0

Class org.apache-spark.SparkException, java.lang.NoClassDefFoundError: Could not initialize class XXX(class where field validation exists) Exception when I am trying to do field validations on Spark Dataframe. Here is my code

And all classes and object used are serialized.

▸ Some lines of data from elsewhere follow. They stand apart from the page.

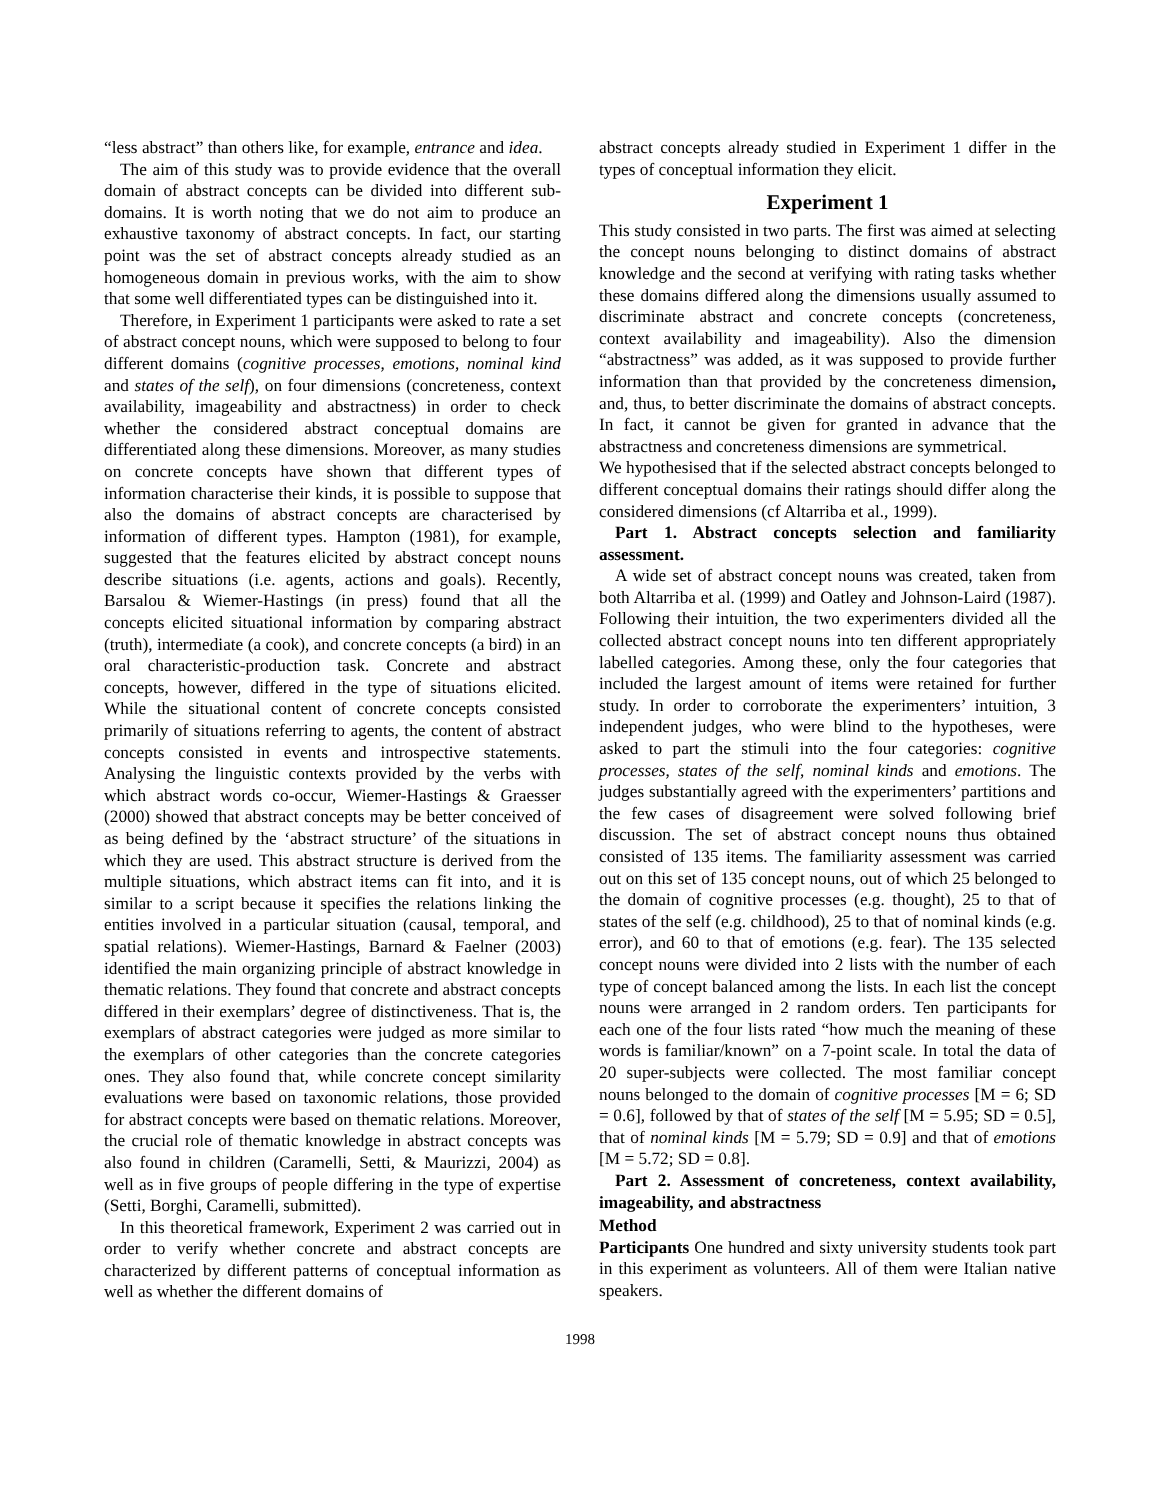“less abstract” than others like, for example, entrance and idea.
The aim of this study was to provide evidence that the overall domain of abstract concepts can be divided into different sub-domains. It is worth noting that we do not aim to produce an exhaustive taxonomy of abstract concepts. In fact, our starting point was the set of abstract concepts already studied as an homogeneous domain in previous works, with the aim to show that some well differentiated types can be distinguished into it.
Therefore, in Experiment 1 participants were asked to rate a set of abstract concept nouns, which were supposed to belong to four different domains (cognitive processes, emotions, nominal kind and states of the self), on four dimensions (concreteness, context availability, imageability and abstractness) in order to check whether the considered abstract conceptual domains are differentiated along these dimensions. Moreover, as many studies on concrete concepts have shown that different types of information characterise their kinds, it is possible to suppose that also the domains of abstract concepts are characterised by information of different types. Hampton (1981), for example, suggested that the features elicited by abstract concept nouns describe situations (i.e. agents, actions and goals). Recently, Barsalou & Wiemer-Hastings (in press) found that all the concepts elicited situational information by comparing abstract (truth), intermediate (a cook), and concrete concepts (a bird) in an oral characteristic-production task. Concrete and abstract concepts, however, differed in the type of situations elicited. While the situational content of concrete concepts consisted primarily of situations referring to agents, the content of abstract concepts consisted in events and introspective statements. Analysing the linguistic contexts provided by the verbs with which abstract words co-occur, Wiemer-Hastings & Graesser (2000) showed that abstract concepts may be better conceived of as being defined by the ‘abstract structure’ of the situations in which they are used. This abstract structure is derived from the multiple situations, which abstract items can fit into, and it is similar to a script because it specifies the relations linking the entities involved in a particular situation (causal, temporal, and spatial relations). Wiemer-Hastings, Barnard & Faelner (2003) identified the main organizing principle of abstract knowledge in thematic relations. They found that concrete and abstract concepts differed in their exemplars’ degree of distinctiveness. That is, the exemplars of abstract categories were judged as more similar to the exemplars of other categories than the concrete categories ones. They also found that, while concrete concept similarity evaluations were based on taxonomic relations, those provided for abstract concepts were based on thematic relations. Moreover, the crucial role of thematic knowledge in abstract concepts was also found in children (Caramelli, Setti, & Maurizzi, 2004) as well as in five groups of people differing in the type of expertise (Setti, Borghi, Caramelli, submitted).
In this theoretical framework, Experiment 2 was carried out in order to verify whether concrete and abstract concepts are characterized by different patterns of conceptual information as well as whether the different domains of
abstract concepts already studied in Experiment 1 differ in the types of conceptual information they elicit.
Experiment 1
This study consisted in two parts. The first was aimed at selecting the concept nouns belonging to distinct domains of abstract knowledge and the second at verifying with rating tasks whether these domains differed along the dimensions usually assumed to discriminate abstract and concrete concepts (concreteness, context availability and imageability). Also the dimension “abstractness” was added, as it was supposed to provide further information than that provided by the concreteness dimension, and, thus, to better discriminate the domains of abstract concepts. In fact, it cannot be given for granted in advance that the abstractness and concreteness dimensions are symmetrical.
We hypothesised that if the selected abstract concepts belonged to different conceptual domains their ratings should differ along the considered dimensions (cf Altarriba et al., 1999).
Part 1. Abstract concepts selection and familiarity assessment.
A wide set of abstract concept nouns was created, taken from both Altarriba et al. (1999) and Oatley and Johnson-Laird (1987). Following their intuition, the two experimenters divided all the collected abstract concept nouns into ten different appropriately labelled categories. Among these, only the four categories that included the largest amount of items were retained for further study. In order to corroborate the experimenters’ intuition, 3 independent judges, who were blind to the hypotheses, were asked to part the stimuli into the four categories: cognitive processes, states of the self, nominal kinds and emotions. The judges substantially agreed with the experimenters’ partitions and the few cases of disagreement were solved following brief discussion. The set of abstract concept nouns thus obtained consisted of 135 items. The familiarity assessment was carried out on this set of 135 concept nouns, out of which 25 belonged to the domain of cognitive processes (e.g. thought), 25 to that of states of the self (e.g. childhood), 25 to that of nominal kinds (e.g. error), and 60 to that of emotions (e.g. fear). The 135 selected concept nouns were divided into 2 lists with the number of each type of concept balanced among the lists. In each list the concept nouns were arranged in 2 random orders. Ten participants for each one of the four lists rated “how much the meaning of these words is familiar/known” on a 7-point scale. In total the data of 20 super-subjects were collected. The most familiar concept nouns belonged to the domain of cognitive processes [M = 6; SD = 0.6], followed by that of states of the self [M = 5.95; SD = 0.5], that of nominal kinds [M = 5.79; SD = 0.9] and that of emotions [M = 5.72; SD = 0.8].
Part 2. Assessment of concreteness, context availability, imageability, and abstractness
Method
Participants One hundred and sixty university students took part in this experiment as volunteers. All of them were Italian native speakers.
1998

Fails on AWS EMR spark job (works fine in local Machine.)

val newSchema = df.schema.add("errorList", ArrayType(new StructType()
.add("fieldName" , StringType)
.add("value" , StringType)
.add("message" , StringType)))

    //Validators is a Sequence of validations on columns in a Row.
    // Validator method signature 
    // def checkForErrors(row: Row): (fieldName, value, message) ={
    // logic to validate the field in a row }
    
    val validateRow: Row => Row = (row: Row)=>{
    val errorList = validators.map(validator => validator.checkForErrors(row)
    Row.merge(row, Row(errorList))
    }
    
    
    val validateDf = df.map(validateRow)(RowEncoder.apply(newSchema)) 

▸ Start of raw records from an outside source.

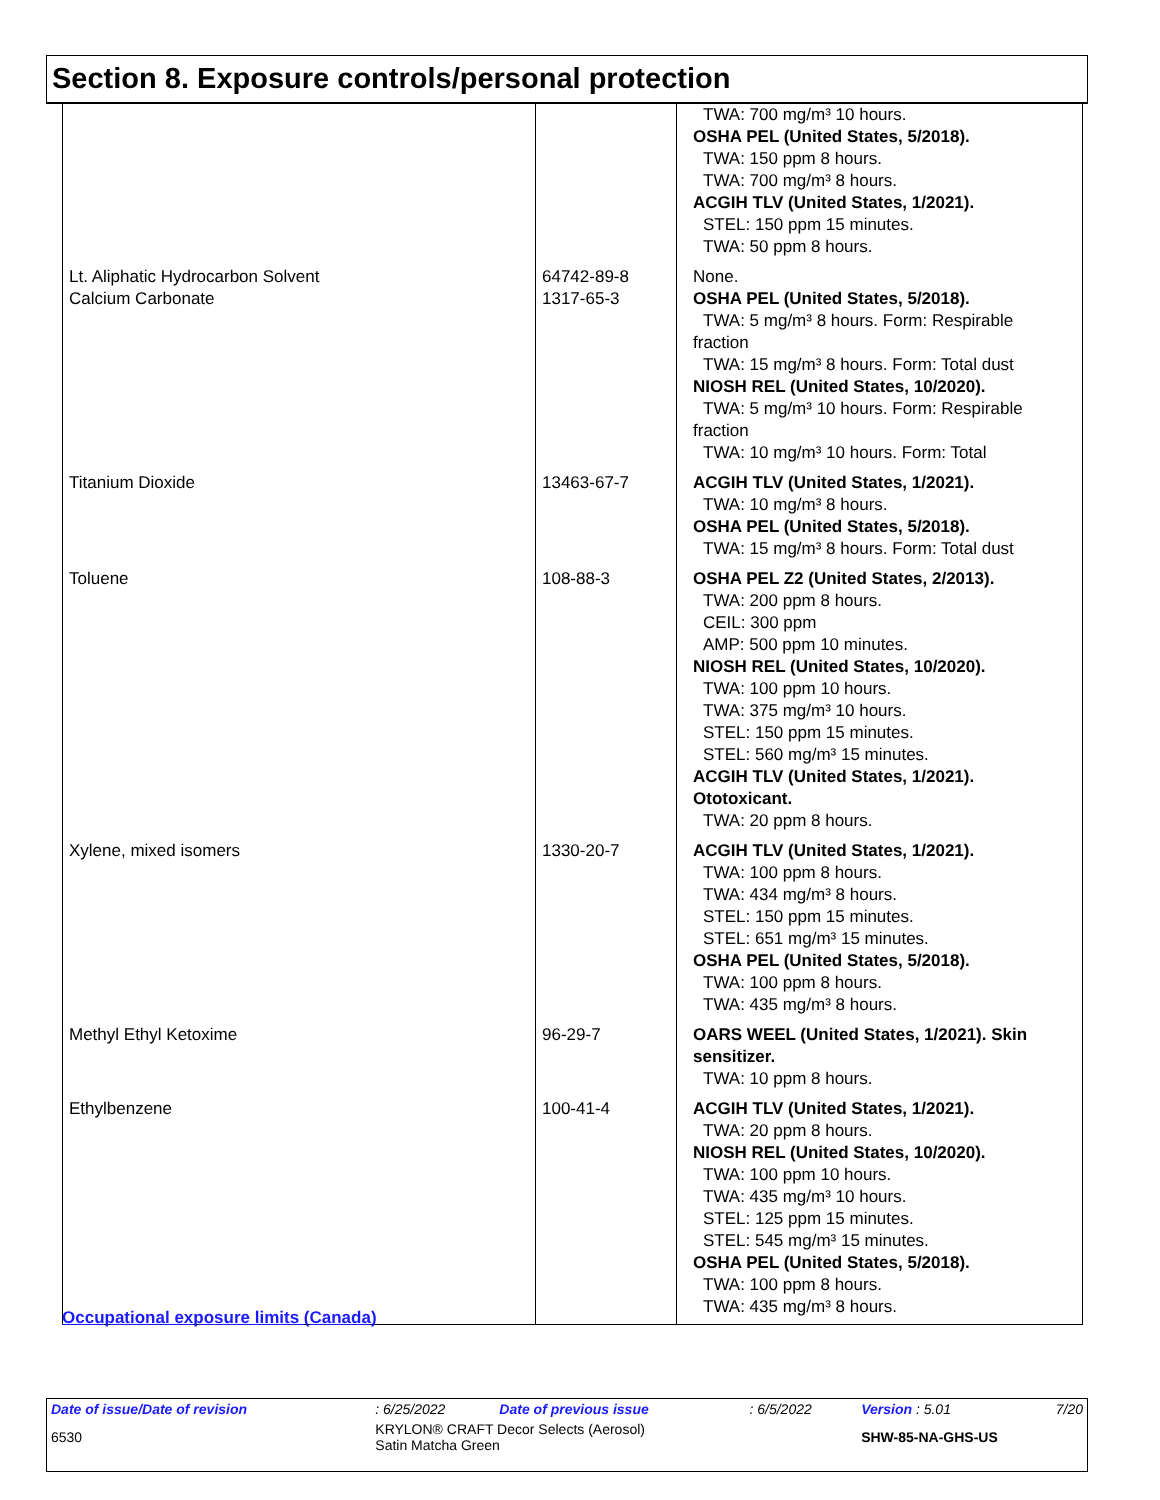Section 8. Exposure controls/personal protection
| | | TWA: 700 mg/m³ 10 hours. OSHA PEL (United States, 5/2018). TWA: 150 ppm 8 hours. TWA: 700 mg/m³ 8 hours. ACGIH TLV (United States, 1/2021). STEL: 150 ppm 15 minutes. TWA: 50 ppm 8 hours. |
| Lt. Aliphatic Hydrocarbon Solvent Calcium Carbonate | 64742-89-8 1317-65-3 | None. OSHA PEL (United States, 5/2018). TWA: 5 mg/m³ 8 hours. Form: Respirable fraction TWA: 15 mg/m³ 8 hours. Form: Total dust NIOSH REL (United States, 10/2020). TWA: 5 mg/m³ 10 hours. Form: Respirable fraction TWA: 10 mg/m³ 10 hours. Form: Total |
| Titanium Dioxide | 13463-67-7 | ACGIH TLV (United States, 1/2021). TWA: 10 mg/m³ 8 hours. OSHA PEL (United States, 5/2018). TWA: 15 mg/m³ 8 hours. Form: Total dust |
| Toluene | 108-88-3 | OSHA PEL Z2 (United States, 2/2013). TWA: 200 ppm 8 hours. CEIL: 300 ppm AMP: 500 ppm 10 minutes. NIOSH REL (United States, 10/2020). TWA: 100 ppm 10 hours. TWA: 375 mg/m³ 10 hours. STEL: 150 ppm 15 minutes. STEL: 560 mg/m³ 15 minutes. ACGIH TLV (United States, 1/2021). Ototoxicant. TWA: 20 ppm 8 hours. |
| Xylene, mixed isomers | 1330-20-7 | ACGIH TLV (United States, 1/2021). TWA: 100 ppm 8 hours. TWA: 434 mg/m³ 8 hours. STEL: 150 ppm 15 minutes. STEL: 651 mg/m³ 15 minutes. OSHA PEL (United States, 5/2018). TWA: 100 ppm 8 hours. TWA: 435 mg/m³ 8 hours. |
| Methyl Ethyl Ketoxime | 96-29-7 | OARS WEEL (United States, 1/2021). Skin sensitizer. TWA: 10 ppm 8 hours. |
| Ethylbenzene | 100-41-4 | ACGIH TLV (United States, 1/2021). TWA: 20 ppm 8 hours. NIOSH REL (United States, 10/2020). TWA: 100 ppm 10 hours. TWA: 435 mg/m³ 10 hours. STEL: 125 ppm 15 minutes. STEL: 545 mg/m³ 15 minutes. OSHA PEL (United States, 5/2018). TWA: 100 ppm 8 hours. TWA: 435 mg/m³ 8 hours. |
Occupational exposure limits (Canada)
| Date of issue/Date of revision | : 6/25/2022 | Date of previous issue | : 6/5/2022 | Version : 5.01 | 7/20 |
| 6530 | KRYLON® CRAFT Decor Selects (Aerosol) Satin Matcha Green | | | SHW-85-NA-GHS-US | |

Versions : Spark 2.4.7 and Scala 2.11.8

Any ideas on why this might happen or if someone had the same issue.

Dmytro Mitin
  • 48,194
  • 3
  • 28
  • 66
  • `NoClassDefFoundError` https://stackoverflow.com/questions/34413/why-am-i-getting-a-noclassdeffounderror-in-java https://stackoverflow.com/questions/1457863/what-causes-and-what-are-the-differences-between-noclassdeffounderror-and-classn – Dmytro Mitin Feb 07 '23 at 02:10
  • Spark 2.4.7 is published for Scala 2.11.x, 2.12.x https://mvnrepository.com/artifact/org.apache.spark/spark-core Maybe some issue with dependencies. – Dmytro Mitin Feb 07 '23 at 10:54
  • Thanks for the study on the errors. But that did not help. – Dheeraj Garikapati Feb 08 '23 at 14:58
  • https://stackoverflow.com/questions/7325579/java-lang-noclassdeffounderror-could-not-initialize-class-xxx https://github.com/twitter/finagle/issues/634#issuecomment-320992894 – Dmytro Mitin Feb 09 '23 at 07:47

1 Answers1

0

I faced a very similar problem with EMR release 6.8.0 - in particular, the spark.jars configuration was not respected for me on EMR (I pointed it at a location of a JAR in S3), even though it seems to be normally accepted Spark parameter.

For me, the solution was to follow this guide ("How do I resolve the "java.lang.ClassNotFoundException" in Spark on Amazon EMR?"): https://aws.amazon.com/premiumsupport/knowledge-center/emr-spark-classnotfoundexception/

In CDK (where our EMR cluster definitino is), I set up an EMR step to be executed immediately after cluster creation the rewrite the spark.driver.extraClassPath and spark.executor.extraClassPath to also contain the location of my additional JAR (in my case, the JAR physically comes in a Docker image, but you could also set up a boostrap action to copy it on the cluster from S3), as per their code in the article under "For Amazon EMR release version 6.0.0 and later,". The reason you have to do this "rewriting" is because EMR already populates these spark.*.extraClassPath with a bunch of its own JAR location, e.g. for JARs that contain the S3 drivers, so you effectively have to append your own JAR location, rather than just straight up setting the spark.*.extraClassPath to your location. If you do the latter (I tried it), then you will lose lot of the EMR functionality such as being able to read from S3.

#!/bin/bash
#
# This is an example of script_b.sh for changing /etc/spark/conf/spark-defaults.conf
#
while [ ! -f /etc/spark/conf/spark-defaults.conf ]
do
  sleep 1
done
#
# Now the file is available, do your work here
#
sudo sed -i '/spark.*.extraClassPath/s/$/:\/home\/hadoop\/extrajars\/\*/' /etc/spark/conf/spark-defaults.conf
exit 0